Last Updated Nov 30, 2009 6:34 PM EST
Luckily, I had some good managers and mentors over the years. And while I'll probably be working on my "issues" until I die, I credit a good deal of my success with learning how not to be such a micromanager.
Don't get me wrong. Whether you're a small business owner or a manager in company, you can be successful as a micromanager. According to the Wall Street Journal, former Disney CEO Michael Eisner ordered stronger bulbs put in reading lights in Disney hotels. Former President Jimmy Carter personally reviewed requests for White House tennis courts. And Martha Stewart described herself as a "maniacal micromanager."
That said, in my experience, your odds of success are significantly reduced and, more importantly, you and your employees will be miserable. Many of the CEOs I've worked for were micromanagers, and in every case, that led to significant problems that stunted their careers and their company's success.
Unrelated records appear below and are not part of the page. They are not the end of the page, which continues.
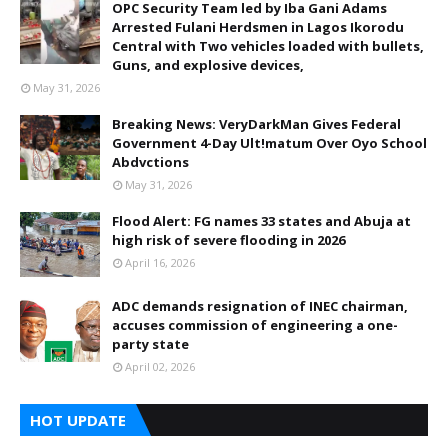
OPC Security Team led by Iba Gani Adams
Arrested Fulani Herdsmen in Lagos Ikorodu
Central with Two vehicles loaded with bullets,
Guns, and explosive devices,
May 31, 2026
Breaking News: VeryDarkMan Gives Federal
Government 4-Day Ult!matum Over Oyo School
Abdvctions
May 31, 2026
Flood Alert: FG names 33 states and Abuja at
high risk of severe flooding in 2026
April 16, 2026
ADC demands resignation of INEC chairman,
accuses commission of engineering a one-
party state
April 02, 2026
HOT UPDATE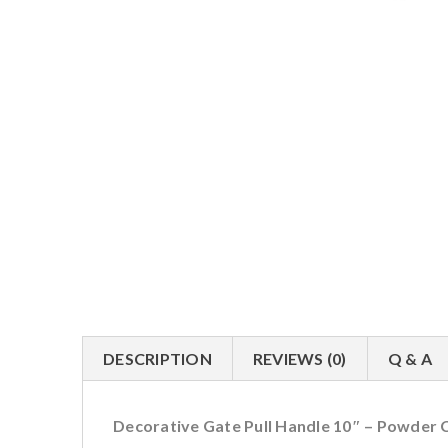
DESCRIPTION
REVIEWS (0)
Q & A
Decorative Gate Pull Handle 10″ – Powder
The reasons are pretty straightforward and logical.
In general, their lack of trust, disruptive style, and extreme focus on minutiae resulted in tunnel vision, poor perspective, and lack of objectivity. In short, by paying too much attention to small stuff, they missed the big picture.
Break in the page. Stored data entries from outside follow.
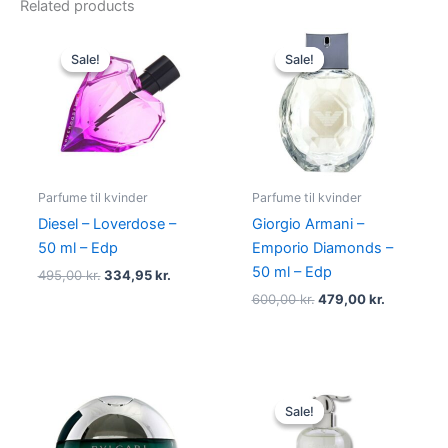
Related products
Original
Current
Original
Current
price
price
price
price
Sale!
Sale!
Sale!
Sale!
was:
is:
was:
is:
495,00 kr..
334,95 kr..
600,00 kr..
479,00 kr
Parfume til kvinder
Parfume til kvinder
Diesel – Loverdose –
Giorgio Armani –
50 ml – Edp
Emporio Diamonds –
50 ml – Edp
495,00
kr.
334,95
kr.
600,00
kr.
479,00
kr.
Original
Current
price
price
Sale!
Sale!
was:
is:
400,00 kr..
229,00 kr.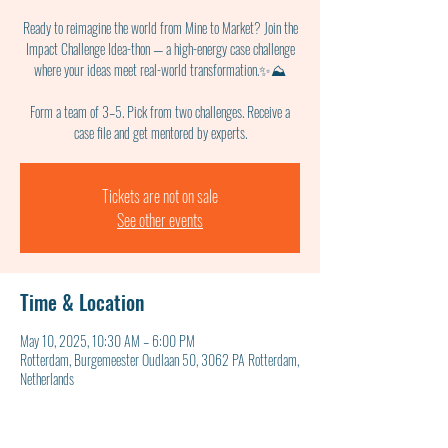
Ready to reimagine the world from Mine to Market? Join the
Impact Challenge Idea-thon — a high-energy case challenge
where your ideas meet real-world transformation.✨⛰
Form a team of 3–5. Pick from two challenges. Receive a
case file and get mentored by experts.
Tickets are not on sale
See other events
Time & Location
May 10, 2025, 10:30 AM – 6:00 PM
Rotterdam, Burgemeester Oudlaan 50, 3062 PA Rotterdam,
Netherlands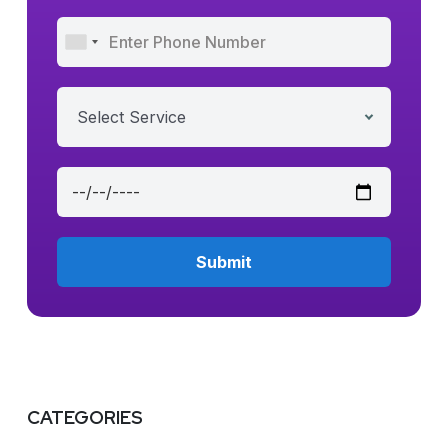
Select Service
CATEGORIES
The result is that micromanagers simply don't scale well. In other words, they may have a brilliant vision that gets their business or company to a certain point, but their inability to empower others and drive decision making down to the appropriate organizational level keeps them and their company from growing past a certain point.
For example, a single-product company with a relatively narrow vision may not be able to grow to a multi-product company with a bigger and broader vision. Or the company will tend to react poorly and slowly to significant competitive or market changes. Inability to evolve with the market and effectively parry competitive thrusts will almost certainly stunt a company's growth.
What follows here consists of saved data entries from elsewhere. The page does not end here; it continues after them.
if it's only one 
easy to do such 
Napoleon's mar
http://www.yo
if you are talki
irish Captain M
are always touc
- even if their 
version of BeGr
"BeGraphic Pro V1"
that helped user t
On the flip-side, there are executives like HP CEO Mark Hurd who essentially turned the company around by streamlining the organization and empowering key executives to better execute on the company's growth businesses.
And, as we explored in The 10 Rules of Great Groups, even Apple's Steve Jobs - a superstar CEO in his own right - has, by all accounts, built a stellar management team capable of operating successfully during his recent extended absence.
Maybe that explains the underlying problem with micromanagers. I'm no shrink, but it seems that they may be overly narcissistic and insecure. As a result, perhaps they're incapable of envisioning their company or group operating without them. I could be wrong, but that sure sounds like a recipe for failure.